Persoalan tersebut mengemuka setelah ditemukan kasus seorang calon peserta didik berinisial Ananda K.G. Meski tercatat sebagai penerima aktif Kartu Indonesia Pintar (KIP) dan Program Indonesia Pintar (PIP), sistem SPMB tidak mengizinkannya mendaftar melalui Jalur Afirmasi karena status desil kesejahteraannya terbaca "tidak ada".

Bagi GTI, kasus tersebut mengindikasikan kemungkinan adanya ketidaksinkronan data antarsistem pemerintah yang perlu segera dievaluasi.

"Jika mekanisme verifikasi dapat dilakukan secara terbatas oleh pihak yang memiliki kewenangan pengawasan, persoalan seperti ini dapat diketahui lebih awal sebelum hasil seleksi diumumkan," kata Deri.

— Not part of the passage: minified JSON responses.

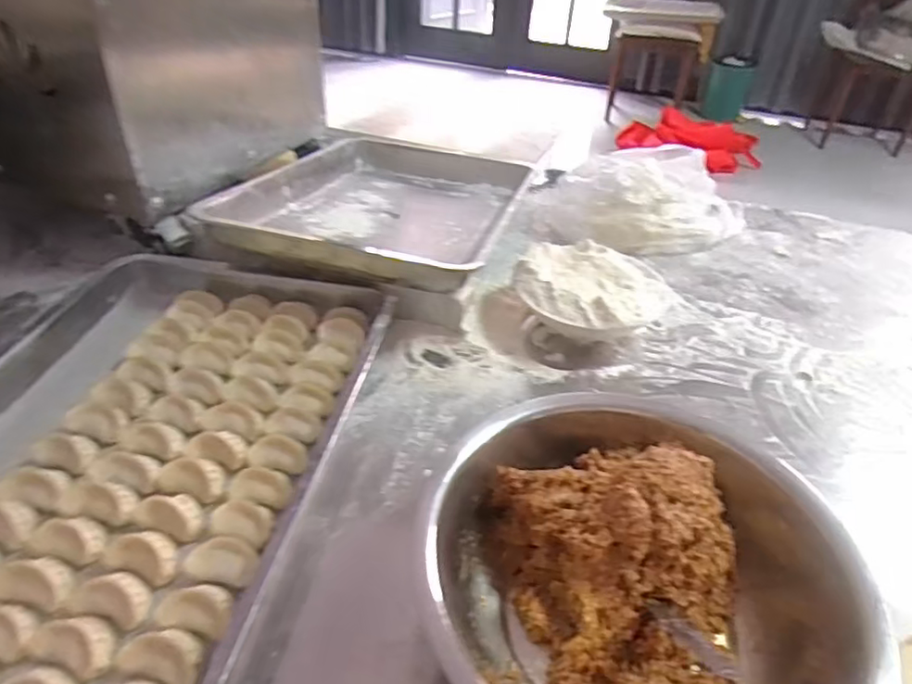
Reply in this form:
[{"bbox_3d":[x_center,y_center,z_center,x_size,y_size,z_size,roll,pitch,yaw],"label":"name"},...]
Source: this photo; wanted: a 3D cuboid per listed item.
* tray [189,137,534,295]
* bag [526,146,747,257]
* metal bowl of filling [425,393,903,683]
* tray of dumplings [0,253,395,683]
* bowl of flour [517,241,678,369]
[{"bbox_3d":[-0.086,-0.209,0.889,0.352,0.069,0.519,12,30,7],"label":"tray"},{"bbox_3d":[0.271,-0.214,0.892,0.305,0.119,0.157,9,39,9],"label":"bag"},{"bbox_3d":[0.118,0.153,0.430,0.275,0.104,0.315,0,39,-2],"label":"metal bowl of filling"},{"bbox_3d":[-0.266,0.073,0.539,0.333,0.064,0.502,7,39,7],"label":"tray of dumplings"},{"bbox_3d":[0.158,-0.051,0.710,0.171,0.067,0.171,1,39,-1],"label":"bowl of flour"}]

GTI menegaskan bahwa transparansi tidak harus mengorbankan privasi. Menurut organisasi tersebut, pemerintah dapat menerapkan mekanisme yang tetap melindungi data pribadi tanpa menutup ruang kontrol publik.

Sebagai solusi, GTI mengusulkan tiga langkah kepada Pemerintah Provinsi Banten. Pertama, memberikan akses terbatas kepada lembaga pengawas melalui mekanisme yang menjamin kerahasiaan data. Kedua, menyediakan fitur pengecekan mandiri bagi orang tua menggunakan NIK tanpa membuka data peserta lain. Ketiga, melakukan verifikasi ulang terhadap seluruh penerima KIP maupun PIP yang dalam sistem tidak memiliki status desil kesejahteraan.

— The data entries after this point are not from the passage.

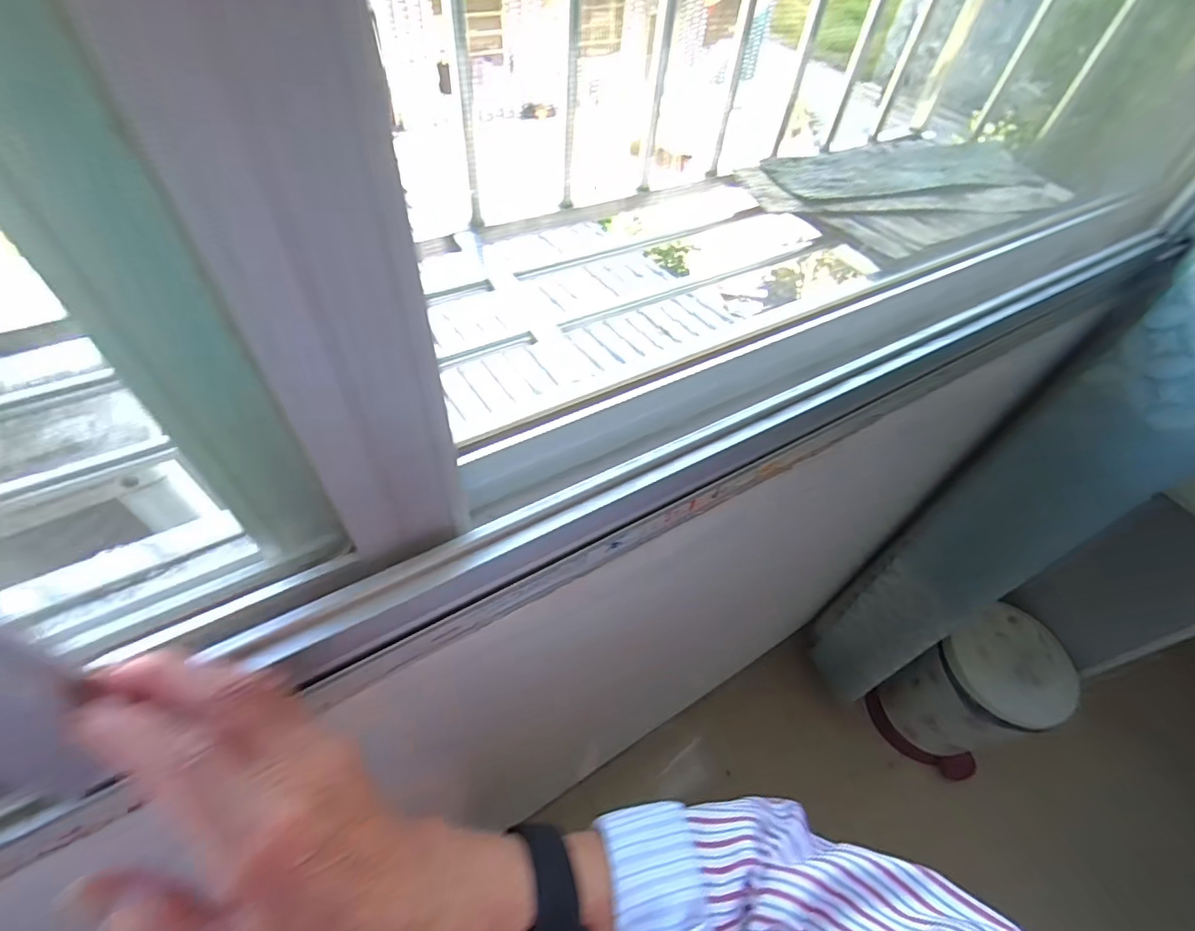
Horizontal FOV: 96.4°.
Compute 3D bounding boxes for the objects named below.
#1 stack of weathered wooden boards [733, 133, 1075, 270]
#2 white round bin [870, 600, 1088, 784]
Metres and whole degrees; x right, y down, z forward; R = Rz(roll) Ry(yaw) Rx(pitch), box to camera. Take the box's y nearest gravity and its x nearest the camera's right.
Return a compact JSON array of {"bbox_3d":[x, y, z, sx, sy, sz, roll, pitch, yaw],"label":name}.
[{"bbox_3d":[0.411,-0.373,0.701,0.444,0.032,0.265,-26,59,-23],"label":"stack of weathered wooden boards"},{"bbox_3d":[0.790,0.498,1.135,0.218,0.370,0.246,-14,55,-16],"label":"white round bin"}]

GTI berharap Dinas Pendidikan Provinsi Banten segera melakukan evaluasi terhadap sistem SPMB agar tidak menimbulkan persepsi kurangnya transparansi dalam penerimaan peserta didik baru.

Organisasi tersebut memberikan waktu tujuh hari kerja kepada pemerintah daerah untuk memberikan penjelasan serta langkah penyelesaian. Apabila tidak ada tindak lanjut, GTI menyatakan akan menyampaikan persoalan ini kepada Ombudsman RI Perwakilan Banten dan Komisi Informasi Provinsi Banten sebagai bagian dari mekanisme pengawasan pelayanan publik.

Menurut GTI, digitalisasi pelayanan publik seharusnya tidak hanya mampu menjaga keamanan data pribadi masyarakat, tetapi juga menjamin transparansi, akuntabilitas, dan keadilan dalam setiap proses pelayanan. Keseimbangan antara perlindungan privasi dan keterbukaan informasi dinilai menjadi fondasi penting dalam mewujudkan tata kelola pemerintahan yang bersih dan berintegritas.